Он схватил Мерилла за руку.
— Медлить больше нельзя. Придется вам пойти со мной, хоть вы и непосвященный.
И, не выпуская руки Мерилла, чуть ли не волоча его за собою, старик поспешно зашагал сквозь зеленую мглу. Они шли по густой траве, по волнистой равнине, изредка пересекали небольшие ручейки. Вокруг по-прежнему ничего не было видно, кроме тумана, и нигде — ни звука, ни признака жизни.
Лейтенанту Мериллу казалось, будто он видит дурной сон.

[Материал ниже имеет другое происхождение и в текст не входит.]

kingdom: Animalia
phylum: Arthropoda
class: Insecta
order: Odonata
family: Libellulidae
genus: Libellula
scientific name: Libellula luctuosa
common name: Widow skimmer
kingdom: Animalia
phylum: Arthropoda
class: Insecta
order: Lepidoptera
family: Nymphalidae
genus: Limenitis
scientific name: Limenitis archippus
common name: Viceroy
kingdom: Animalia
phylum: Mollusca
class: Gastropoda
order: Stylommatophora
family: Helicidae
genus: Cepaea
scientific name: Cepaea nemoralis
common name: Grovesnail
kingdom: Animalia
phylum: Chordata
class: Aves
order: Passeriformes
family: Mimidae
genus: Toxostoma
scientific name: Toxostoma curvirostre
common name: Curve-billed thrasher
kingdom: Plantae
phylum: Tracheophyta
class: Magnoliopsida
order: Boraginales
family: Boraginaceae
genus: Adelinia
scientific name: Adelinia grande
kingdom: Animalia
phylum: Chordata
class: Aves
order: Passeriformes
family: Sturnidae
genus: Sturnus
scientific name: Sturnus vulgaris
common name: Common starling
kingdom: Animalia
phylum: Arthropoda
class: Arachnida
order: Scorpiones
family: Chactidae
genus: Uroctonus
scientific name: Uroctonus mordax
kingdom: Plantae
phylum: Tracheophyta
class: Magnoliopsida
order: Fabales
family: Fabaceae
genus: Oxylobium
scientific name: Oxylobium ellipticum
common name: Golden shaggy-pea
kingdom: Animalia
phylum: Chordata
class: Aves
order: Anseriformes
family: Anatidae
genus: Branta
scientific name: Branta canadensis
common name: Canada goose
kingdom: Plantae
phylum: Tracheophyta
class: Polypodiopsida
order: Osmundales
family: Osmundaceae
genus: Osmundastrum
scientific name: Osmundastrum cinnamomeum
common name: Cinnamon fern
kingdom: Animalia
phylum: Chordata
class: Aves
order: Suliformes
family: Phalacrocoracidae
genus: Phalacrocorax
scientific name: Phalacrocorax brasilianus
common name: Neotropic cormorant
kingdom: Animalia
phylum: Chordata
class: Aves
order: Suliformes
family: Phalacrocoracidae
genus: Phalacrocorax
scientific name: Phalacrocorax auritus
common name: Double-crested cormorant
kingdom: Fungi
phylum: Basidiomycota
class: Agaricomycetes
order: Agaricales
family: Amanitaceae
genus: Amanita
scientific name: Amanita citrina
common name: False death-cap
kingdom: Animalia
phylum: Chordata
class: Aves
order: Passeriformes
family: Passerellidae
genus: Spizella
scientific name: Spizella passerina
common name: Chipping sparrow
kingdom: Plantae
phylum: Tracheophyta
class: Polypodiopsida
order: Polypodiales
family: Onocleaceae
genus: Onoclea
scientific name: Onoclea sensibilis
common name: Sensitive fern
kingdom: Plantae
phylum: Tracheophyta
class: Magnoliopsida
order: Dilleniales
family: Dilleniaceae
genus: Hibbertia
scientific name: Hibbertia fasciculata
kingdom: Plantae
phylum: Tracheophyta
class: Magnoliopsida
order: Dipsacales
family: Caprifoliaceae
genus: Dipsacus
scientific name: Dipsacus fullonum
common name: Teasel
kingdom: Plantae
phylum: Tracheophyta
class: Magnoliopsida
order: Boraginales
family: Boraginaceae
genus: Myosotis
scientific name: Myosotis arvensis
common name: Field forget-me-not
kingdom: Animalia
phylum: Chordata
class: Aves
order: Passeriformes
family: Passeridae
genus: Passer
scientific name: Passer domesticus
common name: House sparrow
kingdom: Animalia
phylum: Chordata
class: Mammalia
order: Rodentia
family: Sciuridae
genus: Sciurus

То, что он услышал от Гвинарда, не укладывалось в голове. Тайное братство величайших людей всех времен, ключ к неведомому миру, передаваемый посвященным, чтобы они могли сойтись все вместе из глуби разных веков… Невероятно, непостижимо.
— Es Гвинард? Salve![11] — окликнул звучный голос.
Гвинард остановился, обернулся, вглядываясь в туман.
— Salve, frater! Quis es?[12]
И торопливо шепнул Мериллу:
— Мы ведь не можем обойтись без общего языка. Вот и говорим по латыни. Кто не знал ее прежде, тем пришлось выучиться. А вы латынь знаете?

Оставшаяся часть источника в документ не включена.